In Western society, we tend to treat grief as a problem to be resolved, a process to be completed, or a chapter to be closed. This clinical neatness may offer a semblance of control, but it often denies the truth that mourning is not an event with an endpoint. It is a state of being that reconfigures one’s relationship with self and with the world. I have observed that unresolved grief often manifests as a pervasive dullness, a muted quality in one’s emotional range, an erosion of vitality. People may mistake this for recovery when, in fact, it is a quiet surrender to absence.
In contrast, I have long admired cultures in which loss is ritualised through colour, music and collective celebration. In parts of Mexico, for instance, death is greeted not with solemnity but with reverence and continuity. The Day of the Dead is not a denial of pain but a dialogue with it, allowing memory and joy to coexist. Such traditions seem to permit a psychological integration of loss that is both grounding and life affirming.
Perhaps the task, then, is not to conquer grief but to learn to live alongside it. To recognise its presence not as pathology but as a reminder of attachment, meaning and love that persists beyond absence.

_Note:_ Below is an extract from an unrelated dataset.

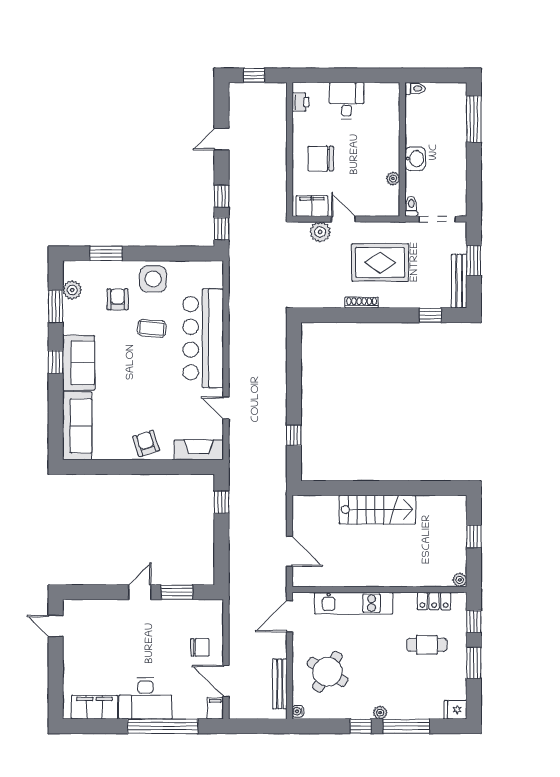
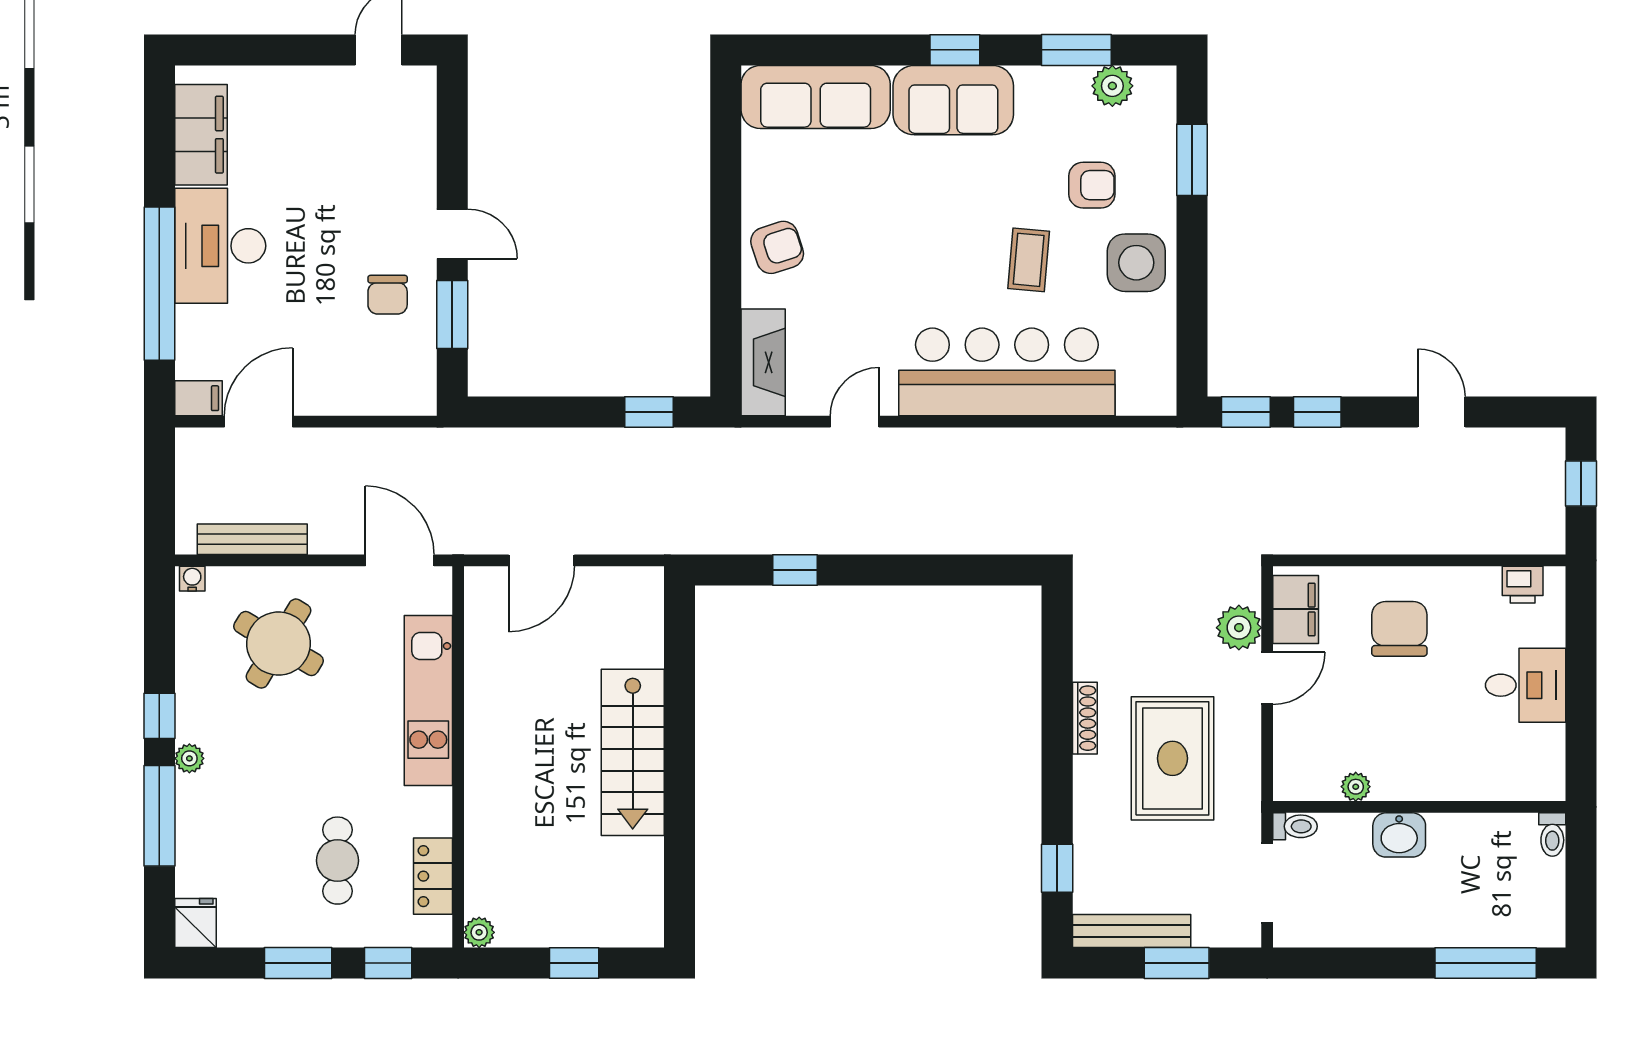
chair: (200, 647) -> (388, 295), moved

Grief and bereavement, though often spoken of in tandem, are not quite synonymous. Bereavement refers to the external condition of having lost someone, the factual state of absence that alters the structure of a person’s world. Grief, however, is the internal landscape that follows, a subjective and deeply personal response to that loss. One may be bereaved yet not consciously grieving, just as one may continue to grieve long after bereavement has passed into the past tense of life. In psychotherapy, the distinction matters. Bereavement demands adjustment to circumstance; grief requires integration of meaning. One is situational, the other existential, and both demand compassion.
In psychotherapy, we explore diversity of experience with empathy and without judgement.